HOW TO INSTALL AND RUN FMF HIP ON LUMI:

To compile the FMF module:

Use make python_gpu (python_cpu if you want the cpu implementation too, which is useful for built-in tests)

To run the medium or big data example, the python module EQcorrscan is needed + a bunch of other dependencies. Installing EQcorrscan with conda will provide the needed modules and dependencies:

Install conda environment with the following:

ml LUMI/23.03  partition/G
ml lumi-container-wrapper

mkdir FMF_env
conda-containerize new --prefix FMF_env env.yaml

env.yaml:

channels:
  - conda-forge
dependencies:
  - numpy=1.24.4
  - eqcorrscan=0.4.4

Working conda environment is also located in:

export PATH="/project/project_465000096/FMF-HIP/fmf_env/bin:$PATH"

We have 3 ways to test the code:

Built-in tests that are quick to run and will only test the FMF module located in /fast_matched_filter/fast_matched_filter/tests

Medium data example: Fast running example that requires EQcorrscan from conda environment.

Big data example: The challenge is to speed this up.

All data and code implementations are located in project directory:

Big data:

/project/project_465000096/FMF_test_big_share-SYCL

Medium data:

/project/project_465000096/FMF_test_medium_share

Big/medium/tests ready to run with HIP:

/project/project_465000096/FMF-HIP

If you are running the big data example I suggest using this implementation: You will need to edit the correct path to the data or have the data in the same folder as the implementation.

import numpy as np
import pickle
from timeit import default_timer
from fast_matched_filter import matched_filter as fmf
from eqcorrscan.utils.correlate import _get_array_dicts
import logging
import gc

NUM_TEMPLATES = 5269
def read_data():
    with open('templates_5269.pickle', "rb") as template_file:
        templates = pickle.load(template_file)
    with open('stream_2006-01-01_181.pickle', "rb") as stream_file:
        stream = pickle.load(stream_file)
    return templates, stream

def setup_templates(templates, stream):
    # Get dicts that describe which template and data are available for CC
    array_dict_tuple = _get_array_dicts(templates, stream, stack=True)
    del templates, stream
    gc.collect()

## Given data:
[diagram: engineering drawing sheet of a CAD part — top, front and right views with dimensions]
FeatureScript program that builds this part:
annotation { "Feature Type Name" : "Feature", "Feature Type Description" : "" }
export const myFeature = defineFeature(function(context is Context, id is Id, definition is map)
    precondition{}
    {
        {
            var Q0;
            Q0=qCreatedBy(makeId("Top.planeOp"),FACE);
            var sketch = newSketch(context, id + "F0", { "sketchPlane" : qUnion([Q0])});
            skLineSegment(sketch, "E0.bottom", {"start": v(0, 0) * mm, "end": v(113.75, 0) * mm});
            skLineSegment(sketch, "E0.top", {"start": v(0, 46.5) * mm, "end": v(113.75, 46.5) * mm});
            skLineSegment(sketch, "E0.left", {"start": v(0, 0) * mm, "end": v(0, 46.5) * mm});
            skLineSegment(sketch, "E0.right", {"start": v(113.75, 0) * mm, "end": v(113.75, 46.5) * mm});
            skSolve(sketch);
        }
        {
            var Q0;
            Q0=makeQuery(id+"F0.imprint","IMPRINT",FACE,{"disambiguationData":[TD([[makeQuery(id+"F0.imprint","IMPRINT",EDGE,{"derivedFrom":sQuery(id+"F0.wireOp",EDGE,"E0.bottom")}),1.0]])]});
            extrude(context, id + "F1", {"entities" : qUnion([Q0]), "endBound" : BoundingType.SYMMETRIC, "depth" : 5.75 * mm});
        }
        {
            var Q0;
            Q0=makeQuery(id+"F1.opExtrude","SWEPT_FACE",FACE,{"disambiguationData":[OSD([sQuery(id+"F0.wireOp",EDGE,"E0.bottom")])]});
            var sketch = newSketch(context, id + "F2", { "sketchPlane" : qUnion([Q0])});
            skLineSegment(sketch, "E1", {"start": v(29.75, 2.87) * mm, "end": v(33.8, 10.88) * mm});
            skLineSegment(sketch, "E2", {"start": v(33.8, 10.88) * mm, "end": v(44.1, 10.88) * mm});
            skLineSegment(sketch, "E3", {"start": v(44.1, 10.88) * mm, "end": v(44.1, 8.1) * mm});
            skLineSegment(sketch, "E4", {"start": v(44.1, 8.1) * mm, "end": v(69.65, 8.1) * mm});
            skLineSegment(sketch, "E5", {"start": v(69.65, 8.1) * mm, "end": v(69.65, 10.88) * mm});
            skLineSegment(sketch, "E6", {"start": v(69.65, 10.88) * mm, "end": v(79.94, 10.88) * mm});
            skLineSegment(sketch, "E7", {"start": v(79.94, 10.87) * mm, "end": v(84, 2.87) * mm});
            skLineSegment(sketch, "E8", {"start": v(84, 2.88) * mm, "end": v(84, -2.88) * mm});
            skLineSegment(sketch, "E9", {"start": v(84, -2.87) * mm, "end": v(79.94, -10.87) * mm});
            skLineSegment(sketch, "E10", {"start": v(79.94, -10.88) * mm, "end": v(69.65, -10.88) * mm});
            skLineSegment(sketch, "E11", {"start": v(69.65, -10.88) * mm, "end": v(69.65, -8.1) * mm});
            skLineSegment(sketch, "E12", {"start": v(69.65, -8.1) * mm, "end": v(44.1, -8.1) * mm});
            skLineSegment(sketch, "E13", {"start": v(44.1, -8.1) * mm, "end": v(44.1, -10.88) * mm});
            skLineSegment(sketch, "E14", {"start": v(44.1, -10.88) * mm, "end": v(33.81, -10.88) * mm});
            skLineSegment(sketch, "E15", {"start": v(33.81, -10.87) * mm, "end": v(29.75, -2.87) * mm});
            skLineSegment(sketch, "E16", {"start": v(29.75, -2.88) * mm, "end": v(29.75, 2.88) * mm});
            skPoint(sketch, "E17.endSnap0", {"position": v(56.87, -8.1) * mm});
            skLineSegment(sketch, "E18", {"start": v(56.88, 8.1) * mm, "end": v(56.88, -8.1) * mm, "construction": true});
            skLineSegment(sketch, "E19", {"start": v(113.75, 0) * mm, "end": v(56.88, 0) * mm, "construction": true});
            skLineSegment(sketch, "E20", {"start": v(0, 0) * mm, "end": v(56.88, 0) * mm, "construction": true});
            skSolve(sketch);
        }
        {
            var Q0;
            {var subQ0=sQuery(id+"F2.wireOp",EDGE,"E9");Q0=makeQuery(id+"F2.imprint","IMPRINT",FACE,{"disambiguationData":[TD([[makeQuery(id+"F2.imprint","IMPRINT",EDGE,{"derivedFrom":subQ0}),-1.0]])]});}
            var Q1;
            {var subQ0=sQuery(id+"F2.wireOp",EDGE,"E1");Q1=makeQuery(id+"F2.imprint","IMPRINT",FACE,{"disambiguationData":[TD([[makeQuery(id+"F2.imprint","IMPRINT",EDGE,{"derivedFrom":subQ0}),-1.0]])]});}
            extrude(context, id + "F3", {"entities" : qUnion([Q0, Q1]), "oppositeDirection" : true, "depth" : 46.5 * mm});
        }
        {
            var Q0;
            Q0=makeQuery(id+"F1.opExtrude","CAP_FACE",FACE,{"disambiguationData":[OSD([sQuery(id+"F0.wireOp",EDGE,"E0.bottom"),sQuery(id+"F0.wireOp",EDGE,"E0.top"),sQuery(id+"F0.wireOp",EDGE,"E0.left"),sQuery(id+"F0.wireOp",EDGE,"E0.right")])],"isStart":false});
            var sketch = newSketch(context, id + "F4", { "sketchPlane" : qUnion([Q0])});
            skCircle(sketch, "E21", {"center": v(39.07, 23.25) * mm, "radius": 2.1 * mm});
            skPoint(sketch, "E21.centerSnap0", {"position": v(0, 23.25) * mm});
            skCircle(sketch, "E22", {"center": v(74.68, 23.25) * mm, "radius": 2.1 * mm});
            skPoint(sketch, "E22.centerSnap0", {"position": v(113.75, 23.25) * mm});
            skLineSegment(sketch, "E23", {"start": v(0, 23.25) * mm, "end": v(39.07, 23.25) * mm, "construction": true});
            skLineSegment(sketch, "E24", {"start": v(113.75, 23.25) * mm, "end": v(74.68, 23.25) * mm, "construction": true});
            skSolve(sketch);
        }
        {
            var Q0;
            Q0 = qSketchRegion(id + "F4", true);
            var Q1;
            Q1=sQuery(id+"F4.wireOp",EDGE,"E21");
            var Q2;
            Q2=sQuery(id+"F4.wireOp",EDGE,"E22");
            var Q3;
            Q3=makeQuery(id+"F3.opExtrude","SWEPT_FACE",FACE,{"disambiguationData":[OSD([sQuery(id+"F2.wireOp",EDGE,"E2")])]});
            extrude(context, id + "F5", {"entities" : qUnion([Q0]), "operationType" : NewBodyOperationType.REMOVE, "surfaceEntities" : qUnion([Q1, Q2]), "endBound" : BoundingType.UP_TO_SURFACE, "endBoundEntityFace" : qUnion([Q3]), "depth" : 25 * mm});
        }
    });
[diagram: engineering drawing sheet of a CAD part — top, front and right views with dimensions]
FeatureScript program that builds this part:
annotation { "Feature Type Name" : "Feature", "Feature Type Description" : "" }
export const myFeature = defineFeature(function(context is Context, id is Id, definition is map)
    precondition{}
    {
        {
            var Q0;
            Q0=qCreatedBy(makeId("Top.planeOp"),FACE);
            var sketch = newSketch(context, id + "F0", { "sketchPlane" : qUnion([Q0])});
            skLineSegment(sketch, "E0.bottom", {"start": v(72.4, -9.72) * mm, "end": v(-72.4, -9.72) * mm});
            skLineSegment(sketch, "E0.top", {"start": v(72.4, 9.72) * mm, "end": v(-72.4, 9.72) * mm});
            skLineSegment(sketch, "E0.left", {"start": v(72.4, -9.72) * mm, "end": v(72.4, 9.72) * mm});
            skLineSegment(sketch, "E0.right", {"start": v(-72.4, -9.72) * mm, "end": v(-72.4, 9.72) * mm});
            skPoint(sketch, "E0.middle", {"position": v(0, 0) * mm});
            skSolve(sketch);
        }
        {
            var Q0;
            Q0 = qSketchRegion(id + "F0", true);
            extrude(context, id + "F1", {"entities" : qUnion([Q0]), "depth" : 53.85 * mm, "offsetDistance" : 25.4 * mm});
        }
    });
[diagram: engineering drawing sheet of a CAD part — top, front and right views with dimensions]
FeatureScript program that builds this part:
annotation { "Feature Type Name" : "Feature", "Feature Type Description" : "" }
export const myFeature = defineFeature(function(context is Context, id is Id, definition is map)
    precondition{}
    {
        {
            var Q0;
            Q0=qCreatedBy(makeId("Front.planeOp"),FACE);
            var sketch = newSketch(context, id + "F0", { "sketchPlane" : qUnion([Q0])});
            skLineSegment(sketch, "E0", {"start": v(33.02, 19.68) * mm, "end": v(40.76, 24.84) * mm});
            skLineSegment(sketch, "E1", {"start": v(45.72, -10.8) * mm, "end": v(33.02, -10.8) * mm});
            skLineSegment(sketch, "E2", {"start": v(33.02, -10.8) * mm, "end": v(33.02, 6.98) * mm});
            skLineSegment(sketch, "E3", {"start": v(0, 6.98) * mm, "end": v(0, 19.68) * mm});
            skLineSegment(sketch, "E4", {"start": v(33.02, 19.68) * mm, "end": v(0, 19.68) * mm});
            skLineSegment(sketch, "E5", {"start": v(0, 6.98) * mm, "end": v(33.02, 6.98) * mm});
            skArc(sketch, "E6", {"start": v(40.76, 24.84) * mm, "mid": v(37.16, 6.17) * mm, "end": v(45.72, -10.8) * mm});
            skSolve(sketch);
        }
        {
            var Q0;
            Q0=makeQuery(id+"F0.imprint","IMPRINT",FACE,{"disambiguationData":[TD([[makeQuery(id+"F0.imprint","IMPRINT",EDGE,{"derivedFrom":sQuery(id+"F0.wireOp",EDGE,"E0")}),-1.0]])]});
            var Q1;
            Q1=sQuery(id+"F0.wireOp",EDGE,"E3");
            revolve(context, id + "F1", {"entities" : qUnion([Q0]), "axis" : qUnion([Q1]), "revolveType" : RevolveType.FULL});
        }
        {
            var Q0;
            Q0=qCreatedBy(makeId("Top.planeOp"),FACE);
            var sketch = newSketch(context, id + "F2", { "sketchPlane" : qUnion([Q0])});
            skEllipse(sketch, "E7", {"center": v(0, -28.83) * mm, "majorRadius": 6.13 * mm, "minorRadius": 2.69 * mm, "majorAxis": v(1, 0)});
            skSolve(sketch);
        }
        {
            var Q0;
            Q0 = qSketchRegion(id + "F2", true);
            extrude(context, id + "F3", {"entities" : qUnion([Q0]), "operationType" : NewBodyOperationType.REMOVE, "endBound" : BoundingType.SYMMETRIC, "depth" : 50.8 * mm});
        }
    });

## Written task:
In the FMF HIP installation notes for LUMI, which version of eqcorrscan does env.yaml pin?

## Expected output:
eqcorrscan=0.4.4